*THE PROBLEM*
Write out each entry below exactly. Do not include the images.
---
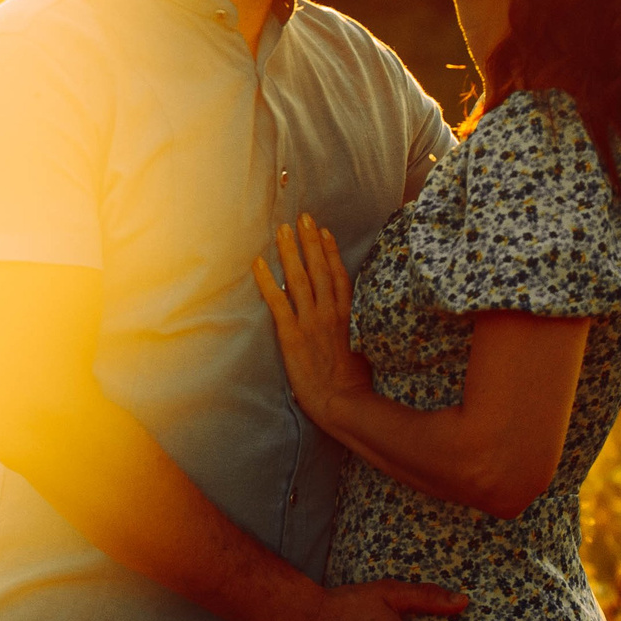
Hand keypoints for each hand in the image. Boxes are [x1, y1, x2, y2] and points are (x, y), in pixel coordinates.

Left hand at [251, 214, 372, 432]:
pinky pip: (278, 302)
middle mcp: (330, 313)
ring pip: (299, 278)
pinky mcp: (293, 334)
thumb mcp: (360, 350)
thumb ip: (352, 329)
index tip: (323, 231)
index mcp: (348, 316)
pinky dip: (268, 281)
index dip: (330, 251)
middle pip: (319, 269)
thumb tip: (347, 321)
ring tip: (282, 230)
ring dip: (290, 252)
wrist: (343, 403)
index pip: (338, 275)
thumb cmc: (352, 384)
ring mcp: (311, 321)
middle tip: (301, 217)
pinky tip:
---
*ANSWER SPACE*
Hand keypoints for each hand in the image. Boxes are [x1, y1, x2, y2] and points are (x, y), in pixel coordinates.

Left hand at [251, 214, 372, 432]:
pinky pip: (278, 302)
middle mcp: (330, 313)
ring pip: (299, 278)
pinky mcp: (293, 334)
thumb mcp: (360, 350)
thumb ip: (352, 329)
index tip: (323, 231)
index mcp: (348, 316)
pinky dip: (268, 281)
index dip: (330, 251)
middle pip: (319, 269)
thumb tip: (347, 321)
ring tip: (282, 230)
ring dip: (290, 252)
wrist: (343, 403)
index pip: (338, 275)
thumb cmc: (352, 384)
ring mcp: (311, 321)
middle tip: (301, 217)
pinky tip:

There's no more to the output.